At the most basic level you can type the eBook content into an existing PowerPoint theme and export the whole thing as a PDF, although there are many tools to customise and enhance your eBook. Here are some useful resources to consider:
Paletton is a colour scheme designer. Just enter the hex code for your base colour, or choose it on the colour wheel, then you can customise various options to build a coherent colour scheme. You can pick from four preset configurations, or fine tune to create a custom look.
The Google Fonts website offers sophisticated customisable previews of many new and old fonts, and suggests popular pairings between fonts. The pairings can also be previewed to show how they will look in your eBook, without the need to download and install. Once you’ve found fonts you like you can download the OTF files from sites like Font Squirrel to use offline.
Sites like Pexels and Unsplash provide free, high-quality stock images that can be used to make digital content more visually appealing. Free stock images will reduce the cost of your eBook project, and will save time associated with taking photos yourself.
If you don’t fancy creating an eBook yourself or in-house, aspects of the design and creation can be outsourced. You can search for a b2b content marketing agency or qualified freelancers to help with copywriting, design, proofreading and more.
Creating landing pages and thank you pages in Hubspot
Once an eBook is created, it’s time to make it work for you. As mentioned previously, the appeal of eBooks is the mutual benefit to you and prospective customers: they benefit from well-researched and designed content, while you benefit from targeted leads who have expressed interest in your service offering.
HubSpot offers tools to effortlessly create and publish landing pages which collect user information in exchange for giving them access to download your eBook.
The landing page should describe the content of the eBook and the benefit it will provide to the reader. Remember people are at the consideration stage of the inbound marketing funnel when researching eBooks, so aim to reassure and convince: provide a concise summary of the content, outline the topics covered and questions answered, and if possible provide a preview of the actual content so they know what to expect.
Collecting basic contact information (name, email address, phone number) is vital to follow up leads, and more granular information like industry, company size and job role allows you to qualify and categorise leads more effectively.
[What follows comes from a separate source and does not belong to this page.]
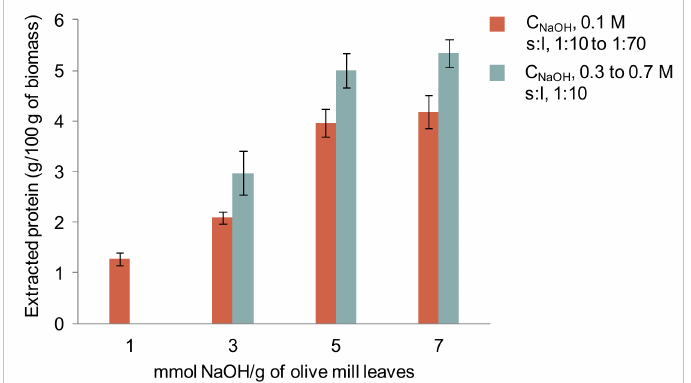
Figure 4. Amount of protein extracted using di ff erent ratio of alkali to solid, which was obtained using di ff erent NaOH concentration (C NaOH ) and solid-to-liquid ratio (s:l)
An excellent example of the above points can be found on the landing page for HubSpot’s “How to write an eBook”, which we recommend downloading and reading to learn more about eBook creation. Note the structure and contents of the landing page, too:
- A call to action: an immediate image of the eBook and concise summary of its contents, with a bold button to download.
- Explanation of content: a few paragraphs of more detailed summary, a bullet list of what you will learn and a few pages of live preview.
- Reassurance: frequently asked questions to answer any concerns from prospective downloaders.
- Download form: with fields for name, email, phone number, website, company name, number of employees, and a request on services you provide. Note that none of this is too invasive, and is all related to the areas covered in the eBook.
The information and tools above are a good primer of the benefits and process of creating eBooks, and we encourage further research. It is a type of content that can pay dividends to businesses that are willing to invest time and effort to create something excellent.